A Direita e a Esquerda são denominações que se referem a posicionamentos políticos. É fato que são rótulos simplistas e há muito ultrapassados; mas o mais importante é que existe algo que precede aos posicionamentos políticos em qualquer sociedade, tanto no Brasil quanto como em qualquer lugar do mundo: são os valores culturais subjacentes.

Esses valores precedem à política, à religião e até mesmo ao futebol. Eles foram identificados pela primeira vez em pesquisas lideradas pelo professor holandês Geert Hofstede e desde então foram mensurados estatisticamente em mais de cem países na forma de cinco grandes dimensões de valores culturais, sintetizados no acróstico PIDIR: Poder, Individualismo, Desempenho, Incerteza e Relativismo.

As pesquisas originais utilizaram outros rótulos, que evoluíram para formas mais atualizadas e mais adequadas ao debate com as novas gerações no Século 21, à medida em que novas pesquisas estatísticas continuaram a ser aplicadas, mudando e enriquecendo o modelo inicial.
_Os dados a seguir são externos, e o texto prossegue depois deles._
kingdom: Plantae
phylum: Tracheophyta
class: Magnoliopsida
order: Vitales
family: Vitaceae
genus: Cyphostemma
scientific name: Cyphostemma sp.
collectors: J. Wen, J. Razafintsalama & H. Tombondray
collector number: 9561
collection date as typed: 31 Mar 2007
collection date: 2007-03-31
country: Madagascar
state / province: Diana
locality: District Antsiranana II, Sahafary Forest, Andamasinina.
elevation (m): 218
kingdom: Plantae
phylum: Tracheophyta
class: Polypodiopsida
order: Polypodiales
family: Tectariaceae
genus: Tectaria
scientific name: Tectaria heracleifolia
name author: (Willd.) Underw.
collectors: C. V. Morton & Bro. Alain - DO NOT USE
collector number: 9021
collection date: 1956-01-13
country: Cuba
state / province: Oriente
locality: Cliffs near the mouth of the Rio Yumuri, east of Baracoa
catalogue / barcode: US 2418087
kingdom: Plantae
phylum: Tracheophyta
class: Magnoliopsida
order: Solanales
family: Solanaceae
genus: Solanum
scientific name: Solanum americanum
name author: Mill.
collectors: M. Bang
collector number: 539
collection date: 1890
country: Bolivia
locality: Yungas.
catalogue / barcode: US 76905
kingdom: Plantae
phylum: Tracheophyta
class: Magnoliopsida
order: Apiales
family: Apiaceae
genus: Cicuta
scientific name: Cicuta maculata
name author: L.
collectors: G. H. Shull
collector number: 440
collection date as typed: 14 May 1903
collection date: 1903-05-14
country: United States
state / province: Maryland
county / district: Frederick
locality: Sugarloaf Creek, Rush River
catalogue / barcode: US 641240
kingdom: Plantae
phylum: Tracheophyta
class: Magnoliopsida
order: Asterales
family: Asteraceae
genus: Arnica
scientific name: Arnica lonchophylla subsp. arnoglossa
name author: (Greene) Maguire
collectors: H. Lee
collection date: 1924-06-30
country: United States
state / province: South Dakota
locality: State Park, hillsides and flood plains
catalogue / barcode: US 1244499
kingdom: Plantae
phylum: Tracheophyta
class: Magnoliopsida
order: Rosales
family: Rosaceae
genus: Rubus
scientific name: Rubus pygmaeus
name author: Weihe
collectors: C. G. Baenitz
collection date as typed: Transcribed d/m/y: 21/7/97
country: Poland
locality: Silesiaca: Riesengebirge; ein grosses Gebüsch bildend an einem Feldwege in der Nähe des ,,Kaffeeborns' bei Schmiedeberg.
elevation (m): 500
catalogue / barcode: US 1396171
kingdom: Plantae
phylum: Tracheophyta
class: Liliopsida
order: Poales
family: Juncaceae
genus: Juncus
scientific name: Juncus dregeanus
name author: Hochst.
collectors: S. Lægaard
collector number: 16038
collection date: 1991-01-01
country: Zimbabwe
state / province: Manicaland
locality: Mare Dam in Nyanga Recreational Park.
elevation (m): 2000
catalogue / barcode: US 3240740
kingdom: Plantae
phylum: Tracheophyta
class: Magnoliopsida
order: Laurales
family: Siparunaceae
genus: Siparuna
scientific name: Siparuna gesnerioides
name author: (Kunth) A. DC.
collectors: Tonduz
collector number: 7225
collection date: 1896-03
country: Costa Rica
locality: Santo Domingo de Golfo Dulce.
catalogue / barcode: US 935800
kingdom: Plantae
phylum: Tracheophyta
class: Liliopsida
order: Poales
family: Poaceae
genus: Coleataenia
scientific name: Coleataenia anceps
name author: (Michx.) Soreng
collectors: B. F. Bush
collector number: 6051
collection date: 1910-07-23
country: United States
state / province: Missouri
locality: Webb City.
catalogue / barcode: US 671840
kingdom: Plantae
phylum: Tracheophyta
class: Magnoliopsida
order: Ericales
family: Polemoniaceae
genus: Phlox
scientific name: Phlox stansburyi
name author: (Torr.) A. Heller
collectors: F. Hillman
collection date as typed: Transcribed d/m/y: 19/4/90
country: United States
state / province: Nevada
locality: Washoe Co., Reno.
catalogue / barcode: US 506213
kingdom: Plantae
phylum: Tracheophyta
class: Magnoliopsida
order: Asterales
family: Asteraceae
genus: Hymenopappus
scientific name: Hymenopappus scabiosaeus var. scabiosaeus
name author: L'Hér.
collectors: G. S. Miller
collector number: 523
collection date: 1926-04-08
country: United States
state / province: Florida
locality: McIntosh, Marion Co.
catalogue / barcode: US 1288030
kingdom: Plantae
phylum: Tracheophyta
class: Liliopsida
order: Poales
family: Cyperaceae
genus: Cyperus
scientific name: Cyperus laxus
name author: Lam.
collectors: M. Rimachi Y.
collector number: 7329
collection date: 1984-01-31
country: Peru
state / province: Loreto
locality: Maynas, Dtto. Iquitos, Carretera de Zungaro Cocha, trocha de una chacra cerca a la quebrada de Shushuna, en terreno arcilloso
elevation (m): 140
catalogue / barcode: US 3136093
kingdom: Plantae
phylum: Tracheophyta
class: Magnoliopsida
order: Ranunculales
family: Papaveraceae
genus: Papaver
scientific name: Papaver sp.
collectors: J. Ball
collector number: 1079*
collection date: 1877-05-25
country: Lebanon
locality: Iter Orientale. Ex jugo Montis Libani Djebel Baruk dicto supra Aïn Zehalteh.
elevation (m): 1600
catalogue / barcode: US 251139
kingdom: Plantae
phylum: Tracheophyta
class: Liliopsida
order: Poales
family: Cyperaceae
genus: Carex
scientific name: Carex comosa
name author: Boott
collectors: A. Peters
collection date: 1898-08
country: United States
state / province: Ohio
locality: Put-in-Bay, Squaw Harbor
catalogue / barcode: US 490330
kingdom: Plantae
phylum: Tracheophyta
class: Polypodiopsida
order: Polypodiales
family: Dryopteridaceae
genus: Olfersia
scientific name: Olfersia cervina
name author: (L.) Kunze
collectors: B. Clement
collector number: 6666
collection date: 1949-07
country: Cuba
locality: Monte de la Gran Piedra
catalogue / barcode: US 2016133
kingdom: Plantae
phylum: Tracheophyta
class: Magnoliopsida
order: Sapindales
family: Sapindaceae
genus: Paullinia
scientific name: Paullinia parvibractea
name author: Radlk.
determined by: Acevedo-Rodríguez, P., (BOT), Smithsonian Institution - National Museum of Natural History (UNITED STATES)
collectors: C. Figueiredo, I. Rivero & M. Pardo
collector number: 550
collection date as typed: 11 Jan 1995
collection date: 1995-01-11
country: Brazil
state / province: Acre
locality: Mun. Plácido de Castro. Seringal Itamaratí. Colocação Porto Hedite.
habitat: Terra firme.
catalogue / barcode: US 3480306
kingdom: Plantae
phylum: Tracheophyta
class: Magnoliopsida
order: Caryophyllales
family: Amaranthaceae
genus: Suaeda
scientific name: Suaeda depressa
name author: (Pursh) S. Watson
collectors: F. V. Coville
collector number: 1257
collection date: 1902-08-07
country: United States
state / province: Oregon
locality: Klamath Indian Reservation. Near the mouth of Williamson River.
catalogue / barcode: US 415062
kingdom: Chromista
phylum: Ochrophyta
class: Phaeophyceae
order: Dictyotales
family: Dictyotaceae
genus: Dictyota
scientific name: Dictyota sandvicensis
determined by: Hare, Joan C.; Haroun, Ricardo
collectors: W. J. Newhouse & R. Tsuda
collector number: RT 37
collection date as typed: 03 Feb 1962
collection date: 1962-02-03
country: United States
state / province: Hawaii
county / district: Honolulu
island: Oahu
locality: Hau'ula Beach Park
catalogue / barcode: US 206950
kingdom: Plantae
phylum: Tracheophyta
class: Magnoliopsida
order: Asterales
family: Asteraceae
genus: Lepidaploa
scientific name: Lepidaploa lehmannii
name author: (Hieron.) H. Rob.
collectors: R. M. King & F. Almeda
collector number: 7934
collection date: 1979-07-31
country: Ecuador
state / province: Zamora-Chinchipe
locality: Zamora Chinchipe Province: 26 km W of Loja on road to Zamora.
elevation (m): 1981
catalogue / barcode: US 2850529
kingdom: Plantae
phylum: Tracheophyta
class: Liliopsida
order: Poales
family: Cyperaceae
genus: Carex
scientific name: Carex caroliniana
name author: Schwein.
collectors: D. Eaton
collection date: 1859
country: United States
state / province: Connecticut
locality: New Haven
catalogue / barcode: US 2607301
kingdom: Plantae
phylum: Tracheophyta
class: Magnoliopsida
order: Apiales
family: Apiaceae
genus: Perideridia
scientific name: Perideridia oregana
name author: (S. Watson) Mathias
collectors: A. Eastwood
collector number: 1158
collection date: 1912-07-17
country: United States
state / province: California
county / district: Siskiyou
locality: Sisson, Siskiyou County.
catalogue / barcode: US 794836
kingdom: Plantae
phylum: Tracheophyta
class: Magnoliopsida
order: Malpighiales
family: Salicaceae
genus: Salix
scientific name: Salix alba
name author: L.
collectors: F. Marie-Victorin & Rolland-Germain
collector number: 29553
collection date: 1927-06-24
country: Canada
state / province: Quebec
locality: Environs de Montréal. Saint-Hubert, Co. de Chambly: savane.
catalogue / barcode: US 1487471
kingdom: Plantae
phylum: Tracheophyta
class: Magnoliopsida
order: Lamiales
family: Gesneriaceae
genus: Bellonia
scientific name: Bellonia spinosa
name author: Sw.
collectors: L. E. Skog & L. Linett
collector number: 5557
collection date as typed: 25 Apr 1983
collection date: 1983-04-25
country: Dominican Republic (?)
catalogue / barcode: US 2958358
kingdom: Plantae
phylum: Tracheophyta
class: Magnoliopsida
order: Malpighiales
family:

Eis a síntese (quem quiser aprofundar, vide Gestão Transcultural: um guia prático para um mundo globalizado):

Poder (Distância de Poder — PDI, no original) é o grau em que as pessoas aceitam que exista uma hierarquia pronunciada na sociedade. Nas sociedades de alta PDI, como o Brasil, manda quem pode e obedece quem tem juízo. Nas sociedades de baixa PDI, como os EUA e a Holanda, a hierarquia é menos pronunciada e existe mais igualdade.

Ao discutir política, religião e futebol, no Brasil, as pessoas tentam “mandar” no pensamento dos outros; tentam impor suas ideias, pois vigora o princípio da hierarquia. O pressuposto é o de que não há igualdade e sim uma hierarquia onde os mais poderosos mandam em quem está abaixo deles e obedecem quem está acima. Nesse tipo de cultura, o importante é identificar qual é a posição de cada um na hierarquia social, descobrindo assim em quem você pode mandar e a quem você deve obedecer. O Porta dos Fundos tem um quadro ótimo que exemplifica esse comportamento. (https://www.youtube.com/watch?v=9yuywZ5InbI).

A confusão entre direita e esquerda fica sobrepujada pela questão do autoritarismo na cultura brasileira: o que se vê é uma ditadura da direita brigando com uma ditadura da esquerda, cada qual acusando o outro lado de ser autoritário. O mais comum é ver o pessoal que se diz de direita acusando os da esquerda de defenderem o comunismo como regime autoritário. Na verdade, a questão da hierarquia precede comunismo e capitalismo.

Nas sociedades hierárquicas (alta PDI) como a Rússia, havia imperialismo autoritário que foi substituído por comunismo autoritário; depois caiu o comunismo e veio o capitalismo, que segue sendo autoritário com Putin como sempre foi na cultura russa. Na China o processo foi semelhante: a cultura chinesa sempre foi hierárquica e continuou sendo, independente dos regimes políticos que mudaram no decorrer da história.

Nas sociedades igualitárias (baixa PDI) como os países escandinavos (Suécia, Dinamarca, Finlândia e Noruega), mesmo as monarquias são democráticas e existe menos hierarquia social do que no Brasil. As pessoas demonstram mais respeito mútuo nas discussões políticas, pois o pressuposto é o de que todos têm posições de relativa igualdade social.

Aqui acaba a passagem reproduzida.